My paternal great-grandfather arrived in Walkerville from Wales in the early 20th Century. Eventually, his son John migrated to Detroit and joined the military. My father was born here, but I’ve spent decades chasing my Canadian heritage and its past. My life and my interest in Canadian history exists, in part, because of my grandfather’s freedom to migrate to North America and to freely cross the Detroit River.
On my way back into the U.S. after that Walkerville tour, there was a telling moment illustrating how far away we are now from the days of my grandfather and Mayor Cavanaugh. As I exited the tunnel and approached the armed security booth, a U.S. border agent asked what I was doing in Canada. When I told him I was leading a free history tour. He looked confused. “Who works for free?” he asked. “Nobody works for free. What history do they have over there anyway?” In Trump’s America, the idea of doing free work for a foreign neighbor, or caring about their history, is starting to sound, well, foreign.

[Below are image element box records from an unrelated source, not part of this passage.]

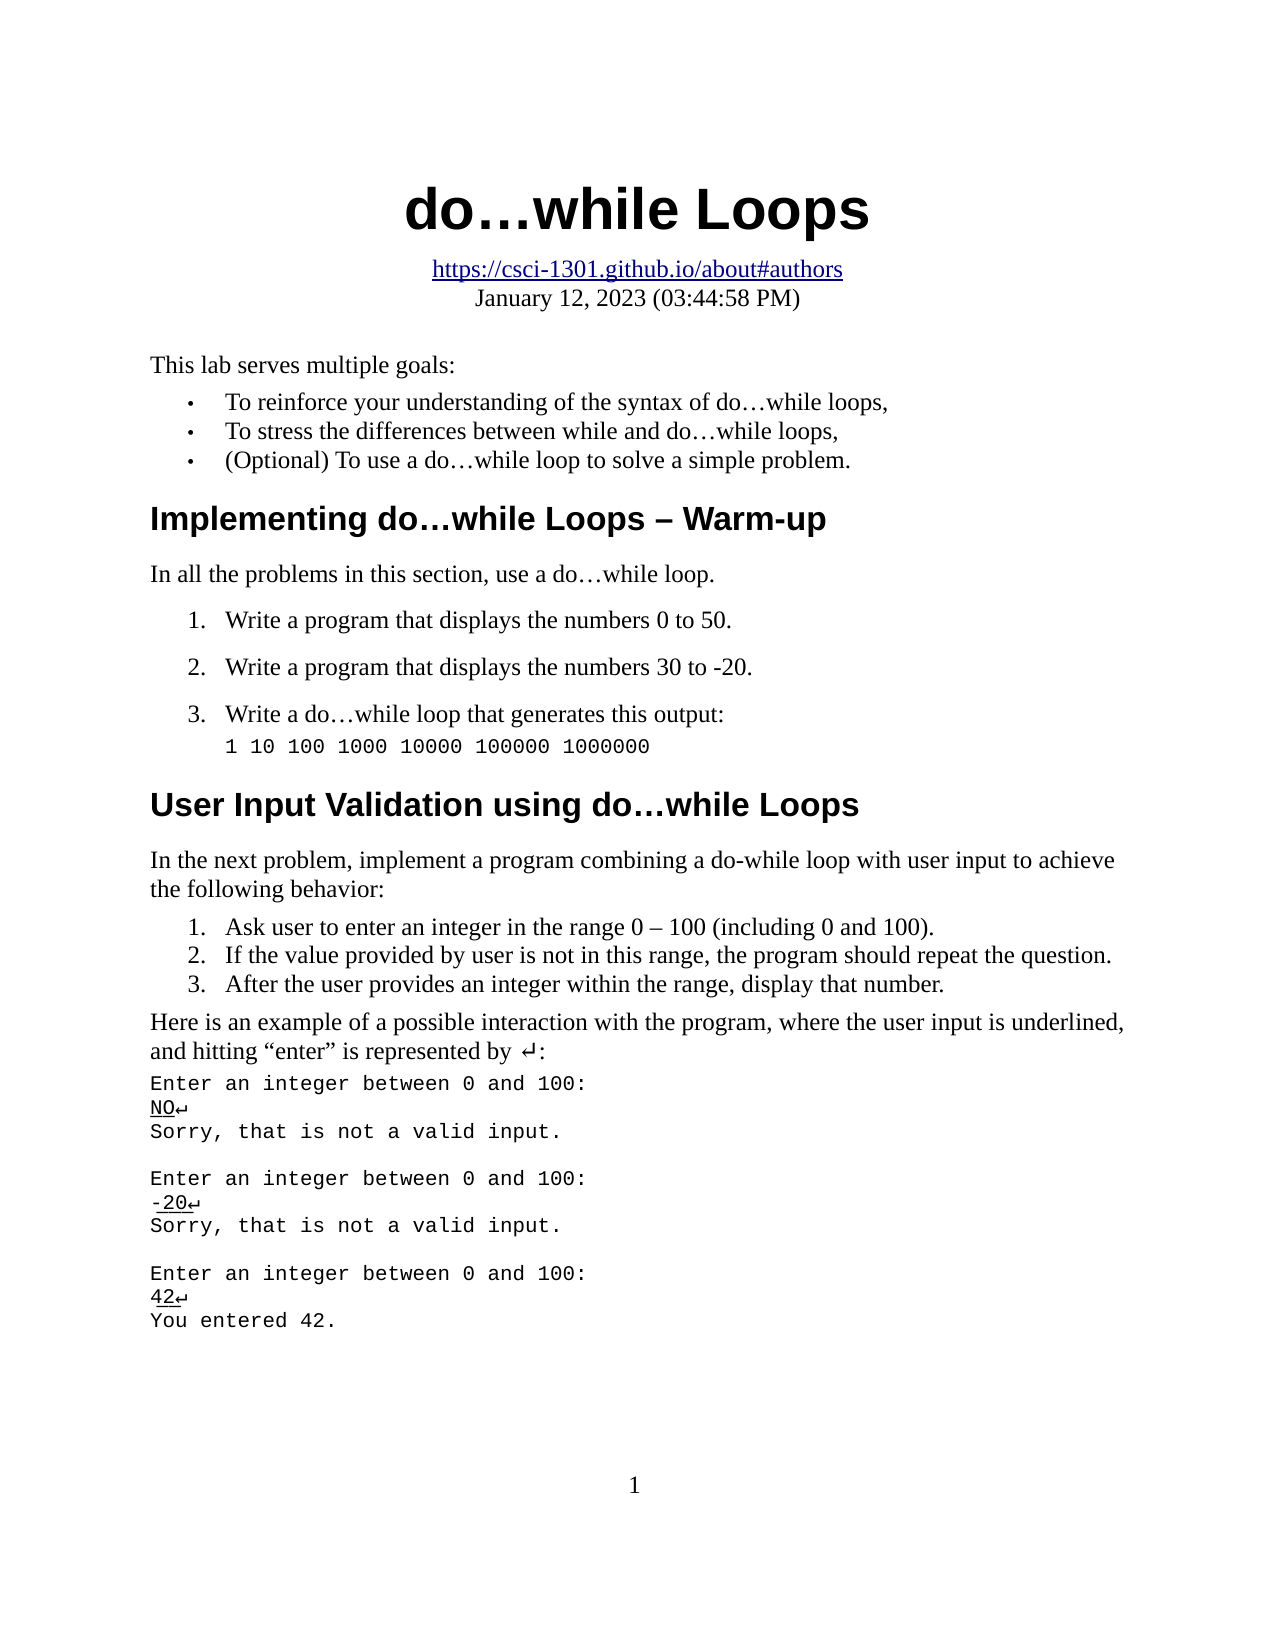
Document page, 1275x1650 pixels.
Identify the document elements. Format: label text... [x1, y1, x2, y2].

text In the next problem, implement a program combining a do-while loop with user input to achieve the following behavior: [150, 845, 1125, 903]
text You entered 42. [150, 1310, 1125, 1333]
subtitle Implementing do…while Loops – Warm-up [150, 499, 1125, 537]
text Enter an integer between 0 and 100: [150, 1073, 1125, 1097]
text This lab serves multiple goals: [150, 350, 1125, 378]
text Sorry, that is not a valid input. [150, 1215, 1125, 1239]
list To reinforce your understanding of the syntax of do…while loops, [187, 387, 1125, 416]
text -̲2̲0̲↵ [150, 1192, 1125, 1215]
list Write a program that displays the numbers 30 to -20. [187, 652, 1125, 681]
text Enter an integer between 0 and 100: [150, 1168, 1125, 1192]
subtitle User Input Validation using do…while Loops [150, 785, 1125, 824]
list Ask user to enter an integer in the range 0 – 100 (including 0 and 100). [187, 912, 1125, 941]
text https://csci-1301.github.io/about#authors [150, 254, 1125, 283]
text Sorry, that is not a valid input. [150, 1121, 1125, 1144]
title do…while Loops [150, 175, 1125, 242]
text Here is an example of a possible interaction with the program, where the user input is underlined, and hitting “enter” is represented by ↵: [150, 1007, 1125, 1064]
text January 12, 2023 (03:44:58 PM) [150, 283, 1125, 312]
list Write a program that displays the numbers 0 to 50. [187, 606, 1125, 634]
text Enter an integer between 0 and 100: [150, 1263, 1125, 1286]
text 4̲2̲↵ [150, 1286, 1125, 1310]
list Write a do…while loop that generates this output: [187, 699, 1125, 728]
list If the value provided by user is not in this range, the program should repeat the question. [187, 941, 1125, 969]
list (Optional) To use a do…while loop to solve a simple problem. [187, 445, 1125, 474]
list To stress the differences between while and do…while loops, [187, 416, 1125, 445]
list 1 10 100 1000 10000 100000 1000000 [187, 737, 1125, 760]
list After the user provides an integer within the range, display that number. [187, 969, 1125, 998]
text N̲O̲↵ [150, 1097, 1125, 1121]
text In all the problems in this section, use a do…while loop. [150, 559, 1125, 588]
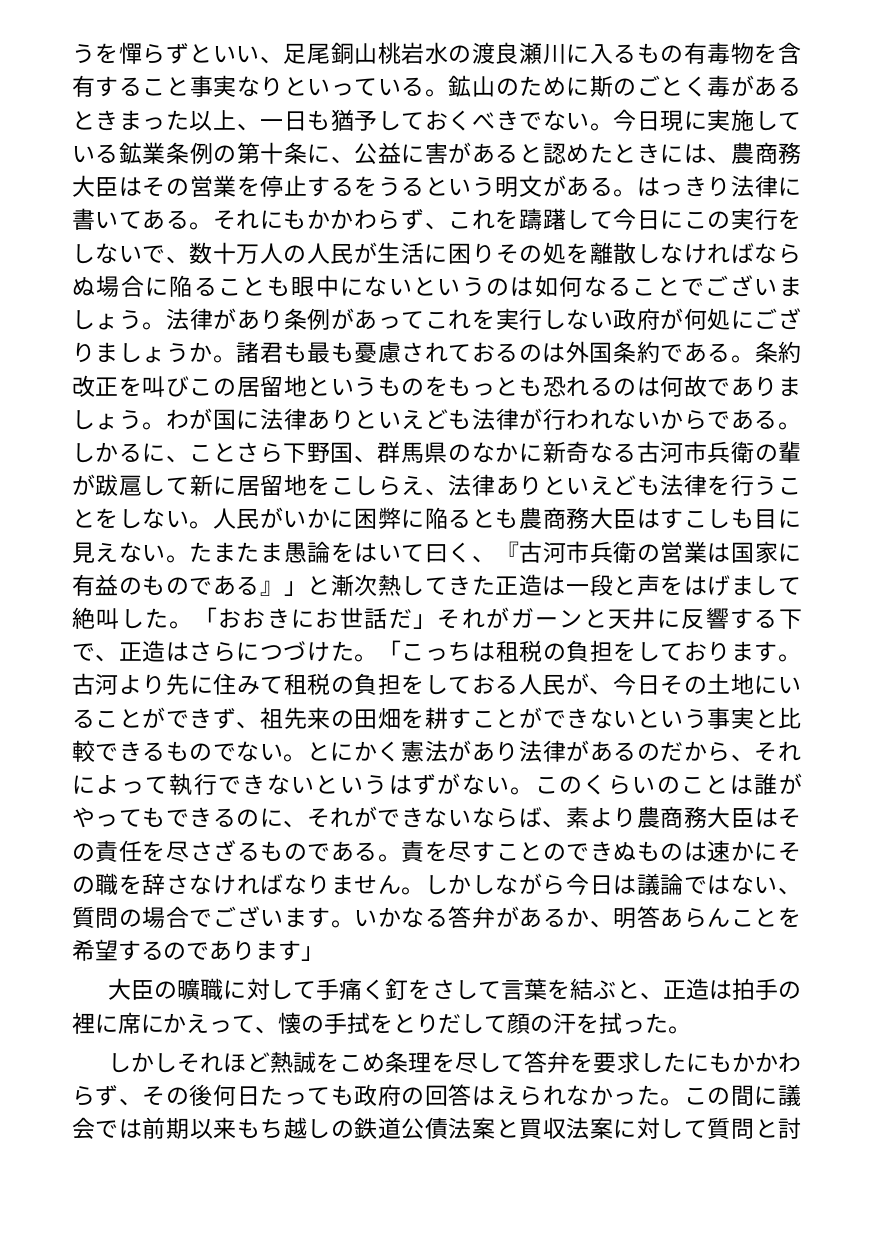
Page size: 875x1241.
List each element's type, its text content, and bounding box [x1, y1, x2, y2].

text しかしそれほど熱誠をこめ条理を尽して答弁を要求したにもかかわらず、その後何日たっても政府の回答はえられなかった。この間に議会では前期以来もち越しの鉄道公債法案と買収法案に対して質問と討 [72, 1045, 802, 1144]
text 大臣の曠職に対して手痛く釘をさして言葉を結ぶと、正造は拍手の裡に席にかえって、懐の手拭をとりだして顔の汗を拭った。 [72, 972, 802, 1039]
text うを憚らずといい、足尾銅山桃岩水の渡良瀬川に入るもの有毒物を含有すること事実なりといっている。鉱山のために斯のごとく毒があるときまった以上、一日も猶予しておくべきでない。今日現に実施している鉱業条例の第十条に、公益に害があると認めたときには、農商務大臣はその営業を停止するをうるという明文がある。はっきり法律に書いてある。それにもかかわらず、これを躊躇して今日にこの実行をしないで、数十万人の人民が生活に困りその処を離散しなければならぬ場合に陥ることも眼中にないというのは如何なることでございましょう。法律があり条例があってこれを実行しない政府が何処にござりましょうか。諸君も最も憂慮されておるのは外国条約である。条約改正を叫びこの居留地というものをもっとも恐れるのは何故でありましょう。わが国に法律ありといえども法律が行われないからである。しかるに、ことさら下野国、群馬県のなかに新奇なる古河市兵衛の輩が跋扈して新に居留地をこしらえ、法律ありといえども法律を行うことをしない。人民がいかに困弊に陥るとも農商務大臣はすこしも目に見えない。たまたま愚論をはいて曰く、『古河市兵衛の営業は国家に有益のものである』」と漸次熱してきた正造は一段と声をはげまして絶叫した。「おおきにお世話だ」それがガーンと天井に反響する下で、正造はさらにつづけた。「こっちは租税の負担をしております。古河より先に住みて租税の負担をしておる人民が、今日その土地にいることができず、祖先来の田畑を耕すことができないという事実と比較できるものでない。とにかく憲法があり法律があるのだから、それによって執行できないというはずがない。このくらいのことは誰がやってもできるのに、それができないならば、素より農商務大臣はその責任を尽さざるものである。責を尽すことのできぬものは速かにその職を辞さなければなりません。しかしながら今日は議論ではない、質問の場合でございます。いかなる答弁があるか、明答あらんことを希望するのであります」 [72, 36, 802, 966]
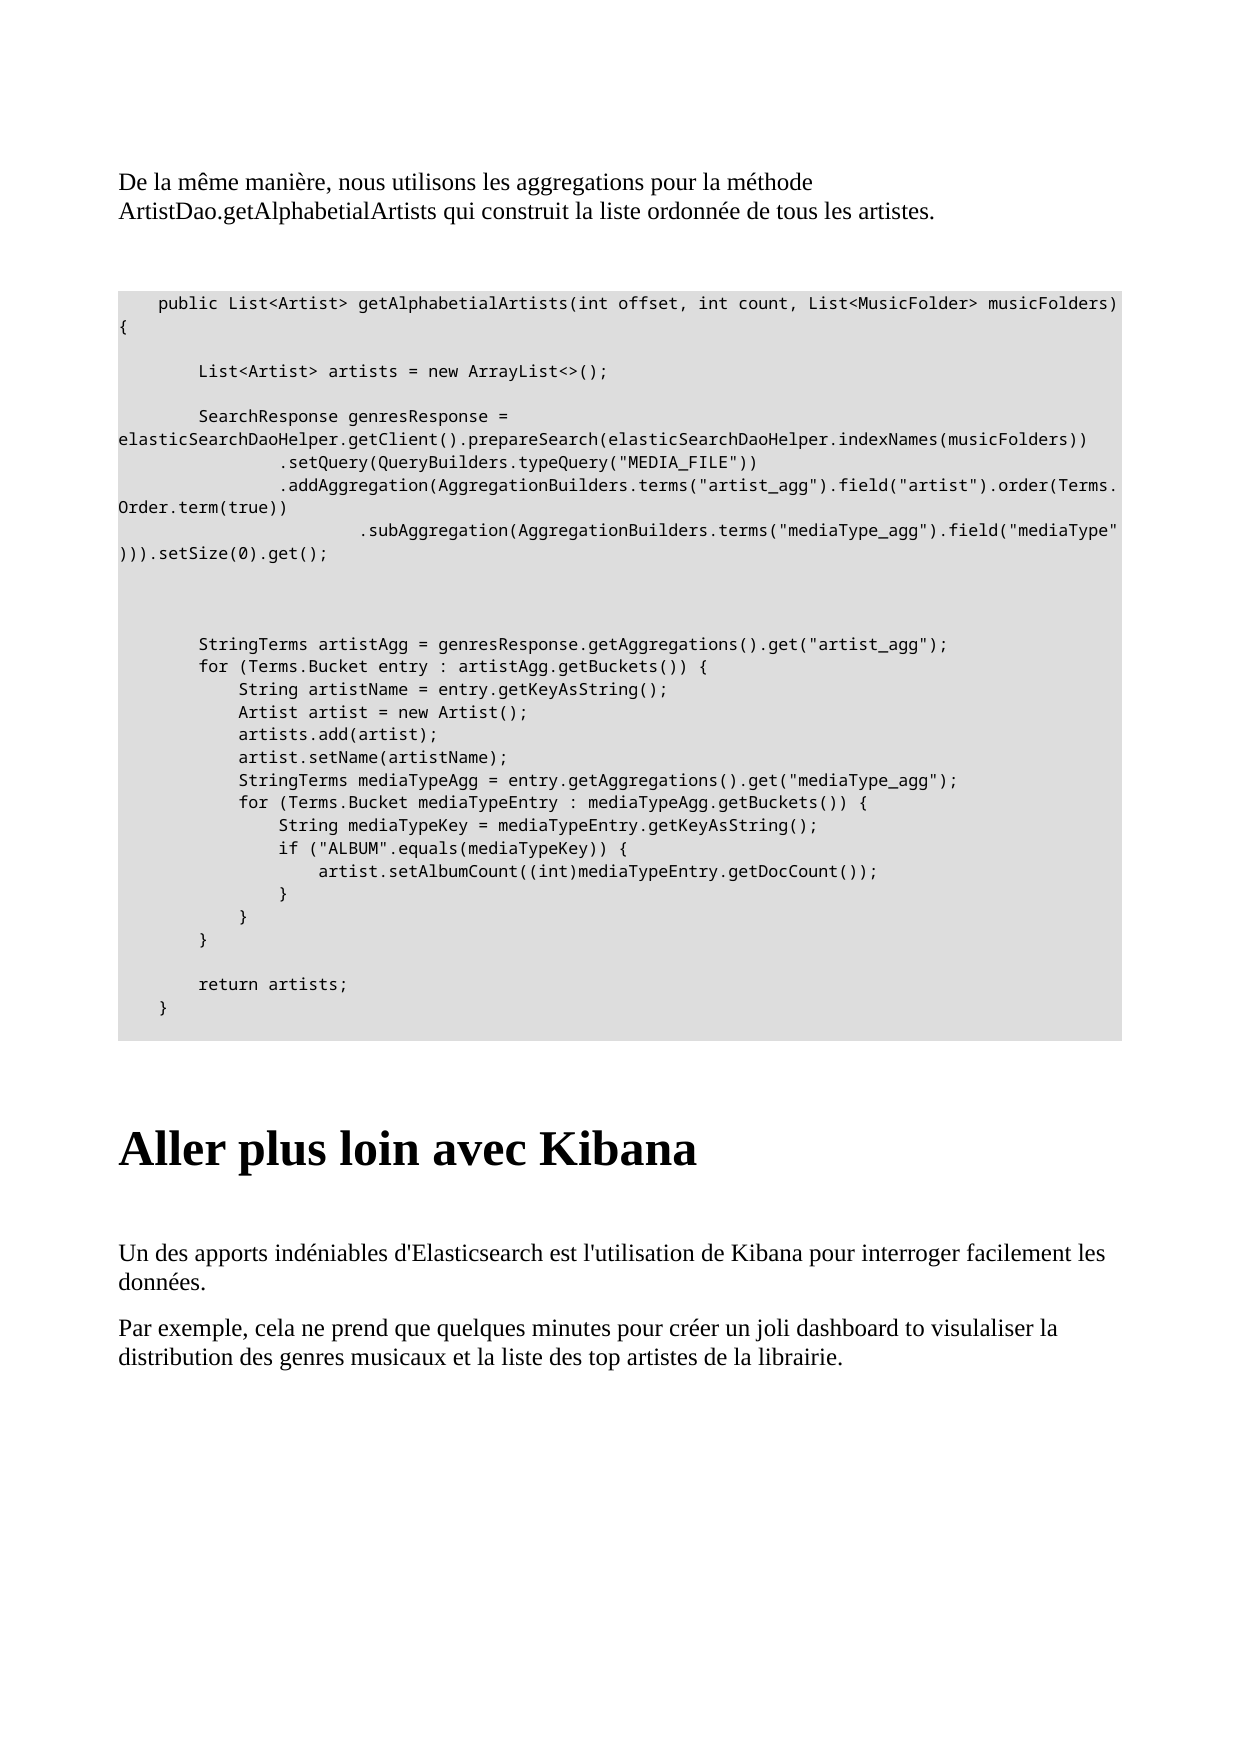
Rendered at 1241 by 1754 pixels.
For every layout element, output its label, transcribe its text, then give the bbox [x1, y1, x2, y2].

title .addAggregation(AggregationBuilders.terms("artist_agg").field("artist").order(Terms.Order.term(true)) [118, 473, 1122, 518]
title StringTerms artistAgg = genresResponse.getAggregations().get("artist_agg"); [118, 632, 1122, 655]
title String mediaTypeKey = mediaTypeEntry.getKeyAsString(); [118, 814, 1122, 836]
title } [118, 927, 1122, 950]
title if ("ALBUM".equals(mediaTypeKey)) { [118, 836, 1122, 859]
title return artists; [118, 973, 1122, 995]
title SearchResponse genresResponse = elasticSearchDaoHelper.getClient().prepareSearch(elasticSearchDaoHelper.indexNames(musicFolders)) [118, 405, 1122, 450]
title for (Terms.Bucket mediaTypeEntry : mediaTypeAgg.getBuckets()) { [118, 791, 1122, 814]
title .subAggregation(AggregationBuilders.terms("mediaType_agg").field("mediaType"))).setSize(0).get(); [118, 518, 1122, 564]
text De la même manière, nous utilisons les aggregations pour la méthode ArtistDao.getAlphabetialArtists qui construit la liste ordonnée de tous les artistes. [118, 167, 1122, 225]
title for (Terms.Bucket entry : artistAgg.getBuckets()) { [118, 655, 1122, 677]
title public List<Artist> getAlphabetialArtists(int offset, int count, List<MusicFolder> musicFolders) { [118, 291, 1122, 337]
title Artist artist = new Artist(); [118, 700, 1122, 723]
title } [118, 995, 1122, 1018]
title artist.setName(artistName); [118, 746, 1122, 768]
text Un des apports indéniables d'Elasticsearch est l'utilisation de Kibana pour interroger facilement les données. [118, 1238, 1122, 1296]
title } [118, 904, 1122, 927]
title StringTerms mediaTypeAgg = entry.getAggregations().get("mediaType_agg"); [118, 768, 1122, 791]
title artist.setAlbumCount((int)mediaTypeEntry.getDocCount()); [118, 859, 1122, 882]
text Par exemple, cela ne prend que quelques minutes pour créer un joli dashboard to visulaliser la distribution des genres musicaux et la liste des top artistes de la librairie. [118, 1313, 1122, 1371]
title } [118, 882, 1122, 904]
title .setQuery(QueryBuilders.typeQuery("MEDIA_FILE")) [118, 450, 1122, 473]
title String artistName = entry.getKeyAsString(); [118, 677, 1122, 700]
title artists.add(artist); [118, 723, 1122, 746]
subtitle Aller plus loin avec Kibana [118, 1119, 1122, 1176]
title List<Artist> artists = new ArrayList<>(); [118, 359, 1122, 382]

With all the noise, it can be hard to properly contextualize what is happening to American cultural institutions right now; museums are losing funding, the administration is at war with public broadcasting, historic preservation programs are being gutted; and even the Kennedy Center couldn’t avoid the hammer.
But it is hard to think of a place in the country where tariffs, immigration, cultural disinvestment, and American jingoism collide more than in the city of Detroit. The policies being pushed by the current administration are hurting our border crossings, our commerce, our collaboration, our personal relationships, and, of course, our cross-border cultural exchange.
For the first time in a long time, there is conflict between the people of Windsor and the federal government across the river, and we’ve only just begun to see the fallout. The Detroit River might not be getting any wider, but the gap between the two countries seems farther than ever.